* **Your instructions**
Copy each line of the entries beneath that contains the word "Heiles".

[Transcribed page contents]
+++

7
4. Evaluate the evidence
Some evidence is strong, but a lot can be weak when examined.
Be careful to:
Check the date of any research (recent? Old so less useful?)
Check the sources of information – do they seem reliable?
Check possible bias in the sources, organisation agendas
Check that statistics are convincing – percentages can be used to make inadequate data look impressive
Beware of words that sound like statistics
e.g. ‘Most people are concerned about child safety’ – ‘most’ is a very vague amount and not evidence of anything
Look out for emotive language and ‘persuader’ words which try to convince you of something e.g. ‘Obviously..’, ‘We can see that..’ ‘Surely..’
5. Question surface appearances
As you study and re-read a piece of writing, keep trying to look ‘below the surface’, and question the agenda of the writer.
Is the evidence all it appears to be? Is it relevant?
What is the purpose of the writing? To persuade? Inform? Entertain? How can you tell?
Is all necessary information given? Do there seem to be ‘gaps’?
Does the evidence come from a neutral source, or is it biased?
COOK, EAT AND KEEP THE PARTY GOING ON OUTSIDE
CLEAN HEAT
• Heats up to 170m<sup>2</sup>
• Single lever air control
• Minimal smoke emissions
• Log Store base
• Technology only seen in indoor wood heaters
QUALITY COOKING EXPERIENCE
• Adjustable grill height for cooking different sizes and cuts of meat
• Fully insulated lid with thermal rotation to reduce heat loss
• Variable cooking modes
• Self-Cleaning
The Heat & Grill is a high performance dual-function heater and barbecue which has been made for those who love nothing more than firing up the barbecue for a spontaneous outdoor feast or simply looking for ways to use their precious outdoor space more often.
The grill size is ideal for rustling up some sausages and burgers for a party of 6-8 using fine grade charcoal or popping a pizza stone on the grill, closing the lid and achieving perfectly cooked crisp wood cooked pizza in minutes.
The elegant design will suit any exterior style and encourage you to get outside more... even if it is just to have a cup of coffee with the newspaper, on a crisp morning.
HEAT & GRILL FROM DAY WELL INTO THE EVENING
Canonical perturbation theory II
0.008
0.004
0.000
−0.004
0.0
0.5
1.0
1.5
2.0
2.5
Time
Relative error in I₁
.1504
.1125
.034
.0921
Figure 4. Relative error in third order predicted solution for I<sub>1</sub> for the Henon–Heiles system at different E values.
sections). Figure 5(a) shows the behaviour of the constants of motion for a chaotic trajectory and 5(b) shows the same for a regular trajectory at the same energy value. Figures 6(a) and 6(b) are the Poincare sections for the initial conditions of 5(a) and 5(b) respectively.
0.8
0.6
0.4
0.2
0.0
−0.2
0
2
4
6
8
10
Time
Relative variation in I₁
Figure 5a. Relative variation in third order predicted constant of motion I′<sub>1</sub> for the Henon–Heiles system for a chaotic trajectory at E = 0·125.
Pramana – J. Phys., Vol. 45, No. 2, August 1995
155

+++

* **Result for this exercise**
Figure 4. Relative error in third order predicted solution for I<sub>1</sub> for the Henon–Heiles system at different E values.
Figure 5a. Relative variation in third order predicted constant of motion I′<sub>1</sub> for the Henon–Heiles system for a chaotic trajectory at E = 0·125.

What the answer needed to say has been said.